Motor Power Ratings and Motor Upgrades

First you need to calculate you power requirement as accurately as possible. If the load is indeed 230 kW then your 220 kW installed power would be adequate with a very small overload and well within the motor capability.

Apart from that I am not sure what formula you are looking for as the 110 kW rated motor will give you 110 kW. Safety factor and drive losses are up to you with a minimum of 10% for a conveyor system I would guess.

DEAR:-

ALL YOU HAVE TO DO IS JUST CHECK THE AMPARES ON THE CONVEYOR DURING RUNNING WITH LOAD IF U WANT TO GET THE POWER OF THE MOTOR THAT U WILL HAVE TO BUY RESPECTIVELY TO YOUR REQUIRMENT SO P=V*I. AS U R SAYING THAT THE LOAD OF UR CONVEYOR IS ABOUT 230KW THEN GET THE DRIVE N MOTOR OF 250 KW COZ IN CASE OF OVER LOAD IT WILL NOT DAMAge any thing okz so thats so simple

Just keep it simple and replace it with a 3to 5 HP 220V motor.

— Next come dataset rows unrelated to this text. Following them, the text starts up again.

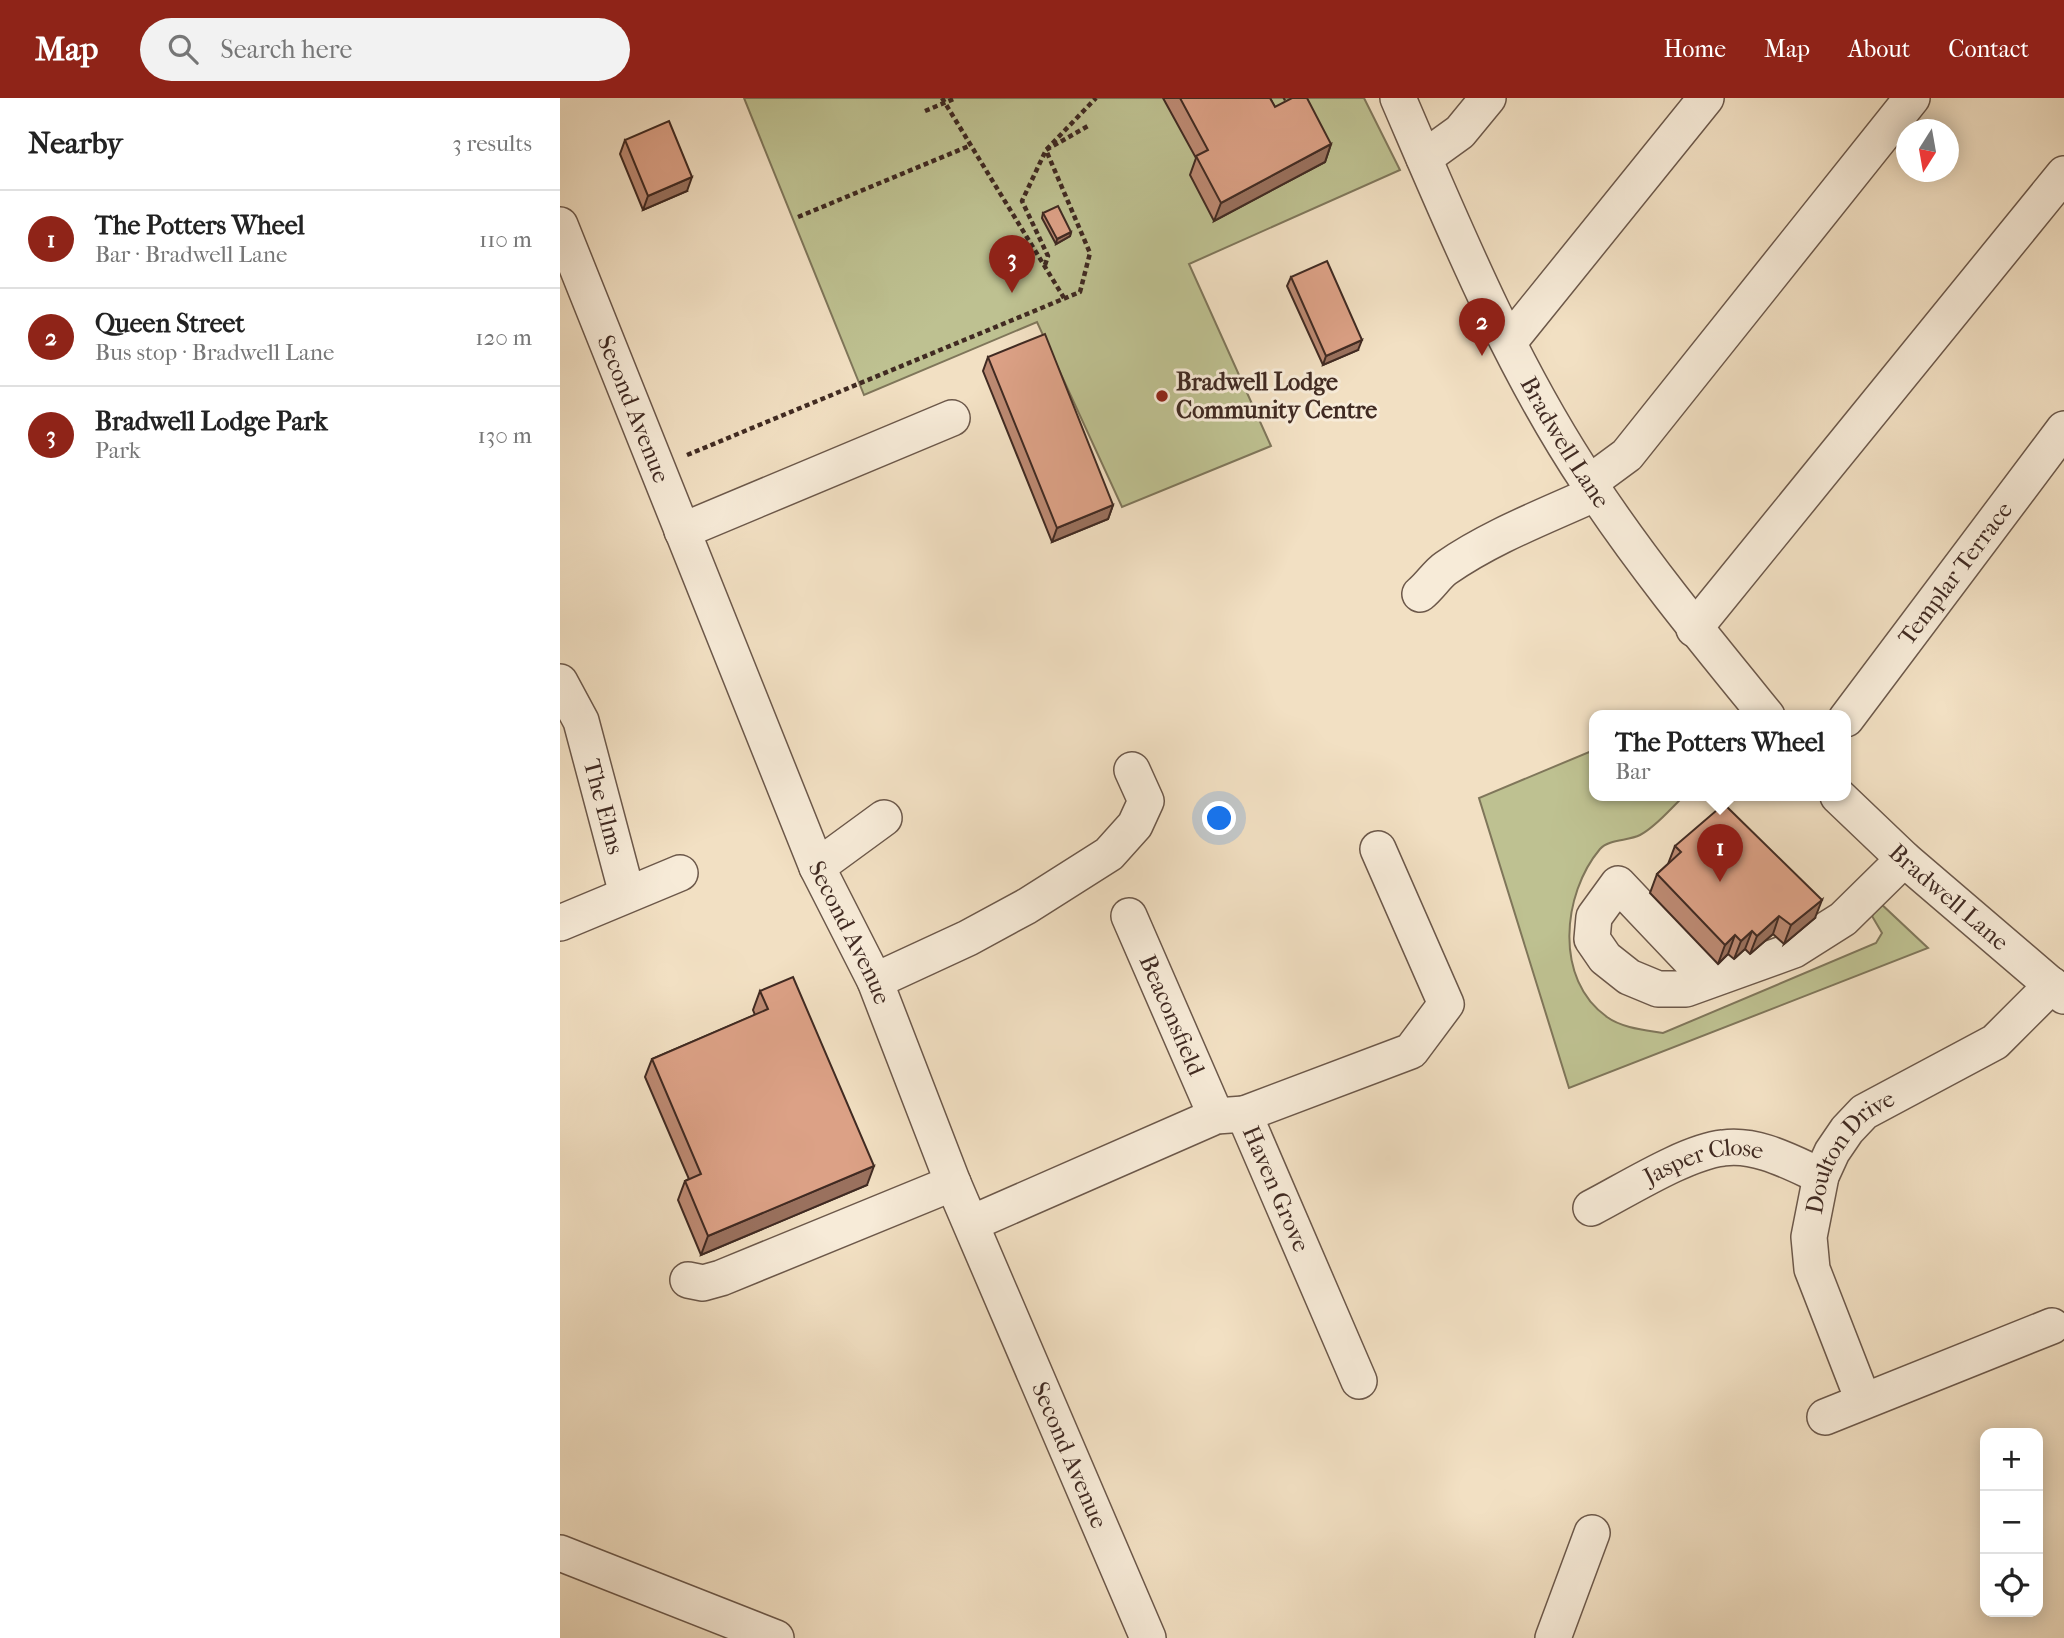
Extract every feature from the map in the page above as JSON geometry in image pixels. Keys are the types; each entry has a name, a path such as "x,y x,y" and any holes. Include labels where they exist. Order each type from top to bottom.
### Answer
{"street":[{"name":"Bradwell Lane","path":"1398,98 1509,342 1593,488 1694,629 1762,710"},
{"path":"1424,159 1460,132 1488,98"},
{"path":"1509,342 1706,98"},
{"path":"1420,594 1435,582 1443,569 1593,488 1627,455 1912,98"},
{"path":"1694,629 2064,174"},
{"name":"Second Avenue","path":"560,225 817,867 875,981 953,1183 1148,1638"},
{"path":"682,531 952,418"},
{"name":"Templar Terrace","path":"1851,713 2053,467 2064,429"},
{"name":"The Elms","path":"560,682 582,721 627,894"},
{"path":"875,981 968,938 1027,906 1109,854 1135,825 1146,802 1132,770"},
{"name":"Bradwell Lane","path":"1843,801 1904,859 2058,990"},
{"path":"817,867 884,818"},
{"path":"1709,980 1794,950 1843,919 1904,859"},
{"path":"1230,1115 1411,1051 1446,1004 1377,871"},
{"path":"560,923 680,873"},
{"name":"Beaconsfield","path":"1129,916 1230,1115"},
{"name":"Doulton Drive","path":"1863,1400 1812,1269 1809,1237 1821,1176 1847,1129 1864,1112 1995,1042 2058,990"},
{"name":"Haven Grove","path":"972,1223 1230,1115 1359,1381"},
{"name":"Jasper Close","path":"1591,1208 1675,1166 1724,1147 1754,1150 1821,1176"},
{"path":"688,1280 703,1283 721,1278 953,1183"},
{"path":"1825,1417 2052,1326"},
{"path":"1553,1638 1592,1533"},
{"path":"560,1553 776,1638"}],"path":[{"path":"925,111 943,101 956,98"},
{"path":"1044,266 1048,256 1022,201 1046,150 1096,98"},
{"path":"943,101 1064,298"},
{"path":"1046,150 1088,126"},
{"path":"798,217 969,146"},
{"path":"1046,150 1090,253"},
{"path":"657,467 1080,292 1094,247"}],"green space":[{"path":"744,98 1364,98 1400,170 1189,264 1271,446 1122,507 1037,322 864,395"},
{"path":"1589,752 1589,801 1679,801 1646,832 1608,843 1600,849 1587,868 1578,889 1569,936 1571,959 1578,981 1590,1001 1607,1017 1620,1024 1663,1033 1876,943 1882,933 1872,916 1879,902 1928,948 1569,1088 1479,798"}],"building":[{"path":"1180,98 1270,98 1275,107 1292,98 1307,98 1331,144 1221,203 1196,156 1208,150"},
{"path":"669,121 692,177 648,196 625,140"},
{"path":"1058,206 1071,232 1057,239 1043,213"},
{"path":"1327,261 1362,340 1326,356 1291,277"},
{"path":"1045,334 1113,505 1057,528 988,357"},
{"path":"1724,804 1822,900 1791,925 1779,916 1757,936 1752,931 1741,941 1735,935 1725,945 1657,874 1681,852 1675,846"},
{"path":"793,977 874,1166 708,1236 685,1181 701,1174 652,1059 768,1009 760,991"}],"place":[{"name":"Bradwell Lodge Park","path":"1012,293"},
{"name":"Queen Street","path":"1482,356"},
{"name":"Bradwell Lodge Community Centre","path":"1162,396"},
{"name":"The Potters Wheel","path":"1720,882"}]}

If I am not mistaken a 3-5 HP motor might just be a tad on the small side. Let us assume that everything is 100% efficient and if I remember correctly 1 HP is 746 watts. If your load requires 250 KW allowing for a margin for safety.

Doing the math

HP = 250 KW / 746 Watts

= 250,000/746

= 335.12

If I am wrong please forgive me, if I am correct apart from assuming 100% efficiency please let me know.

Thanx - Paul

WOW...must be one LARGE conveyor. (lignite coal transfer?) From my "shade tree" for a 220 KW motor, 2 x 200 hp? (I'd expect to see 458 amps on a 480 3 phase line. A whole lot of ponies. If the system is operational, I'd look at the incoming voltage for a good power factor & voltage while under load and note the fully loaded current. Compare these values with the motor nameplate for full load amperage. Ideally (for me) the amperage to the motor should run (while loaded) slightly below the nameplate amperage. If the motor draws excess current (above nameplate amperage) note the ratio. Up-sizing the rated horsepower by the same ratio (+ a tad) should solve the motor longevity.

(only 999 between a watt and a kilowatt)

Thank you all for the information. Maybe I was not entire clear with my question. What I'm after is 220 KW is delievered by 2 x 110KW motor. Would it be correct to assume that a 2 x 120KW motor will deliever 240KW?? And yes, I've not taken the losses and efficiency into consideration but I'm sure I can easily up the power with bigger motor should the need be required. Thanks

yes you are absolutely right. 2 X120kW will give you a total of 240kW output power, but bare in mind that do not underload the motor because motor efficiency will drop if the motor is operating underload

Motor "ratings" are the MECHANICAL power output ratings. So yes, if you have determined that the load needs 240kW of MECHANICAL power, then 2 x 120kW motor is series will run it, minimally. There are mechanical power losses in whatever your motors are using to connect to the conveyor belts, i.e. V belts or clutches, cou8plings etc. that must be considered. I would not cut it that close. the comment about lowering efficiency if the motor is not fully loaded is valid, but a bit miscontrued. Mdern motor peak efficiency tends to not drop significantly until you run at below 60-70% of full load. Most motor mfrs will provide you with an efficiency curve that will show you that.

Here is an example from Weg, notice that the efficiency remains stable down to 60% load, and the added losses don't really become too severe until 40% load:

But if you undersize again and the motor stalls, the efficiency is ZERO!